A WEST Dorset business has won a national award for its work helping baby eels.

Kingcombe Aquacare, based at Hooke, near Beaminster, impressed judges at the Environment Agency Project Excellence Awards for its engineering solution to enable the elvers to migrate up UK rivers.

The company used a mixture of 21st and 18th-century technology to find the answer to how the elvers could cross a man-made weir with a 4.5 metre drop in the middle and nine-metre walls on each side.

John Colton, managing director and founder of Kingcombe Aquacare, said: “This eel pass is British engineering at its best.

“Working closely with the Environment Agency, we’ve produced a successful working prototype that has significant implications for similar sites across the UK and abroad.

“There are 26,000 recorded obstructions to fish passage in the UK. About 500 could be resolved using this solution.

“It could also be used at thousands of other sites across Europe.
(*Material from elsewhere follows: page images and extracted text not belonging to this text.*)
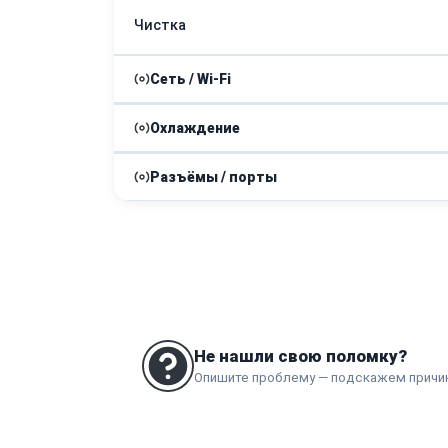
Чистка
Сеть / Wi-Fi
Охлаждение
Замена модуля Wi-Fi
Разъёмы / порты
Замена термопасты
Замена разъема питания
Не нашли свою поломку?
Опишите проблему — подскажем причи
It’s carbon-neutral, sustainable, and cost effective.”

Kingcombe was asked to collaborate on an eel pass project on the River Boyd near Bath by the Environment Agency’s North Wessex Area team.

Kingcombe staff built sections of the pass in their workshop, then fixed it to the river’s steel walls.

They hoped the eels would be attracted to the constant flow of water coming down the pass and that they would be helped to climb up it by the placing of bristles along the bottom, for grip. Within 24 hours of its completion, several baby eels were filmed on the site’s CCTV cameras going up the channel and reaching the upper waters of the river for the first time in about 50 years.

The cameras are powered by a special fuel cell and solar panels, to get round the problem of no mains electricity.

Gareth Varney, Environment Agency project manager, said: “This was a challenging project that called for an innovative solution. We knew that if we could design and install an eel pass at this site we could put an eel pass in anywhere.

“We are very pleased our efforts have been recognised through the Environment Agency’s Project Excellence Awards 2014 for Innovation.”